----- Records provided -----

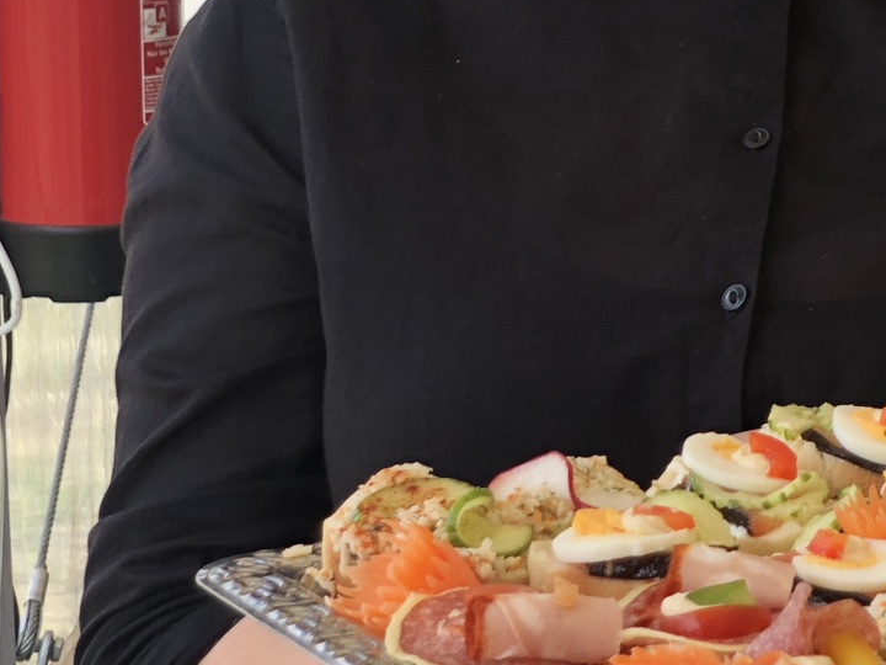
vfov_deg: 10.0
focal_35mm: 148
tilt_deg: -6.0
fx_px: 3788
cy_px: 5
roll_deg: +0.1
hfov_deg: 12.9
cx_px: 1191
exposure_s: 1/200
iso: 16
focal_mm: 6
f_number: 2.4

-----

* What is expected:
Could you reproduce every record above exactly, leaving out any pictures?

* Answer section:
vfov_deg: 10.0
focal_35mm: 148
tilt_deg: -6.0
fx_px: 3788
cy_px: 5
roll_deg: +0.1
hfov_deg: 12.9
cx_px: 1191
exposure_s: 1/200
iso: 16
focal_mm: 6
f_number: 2.4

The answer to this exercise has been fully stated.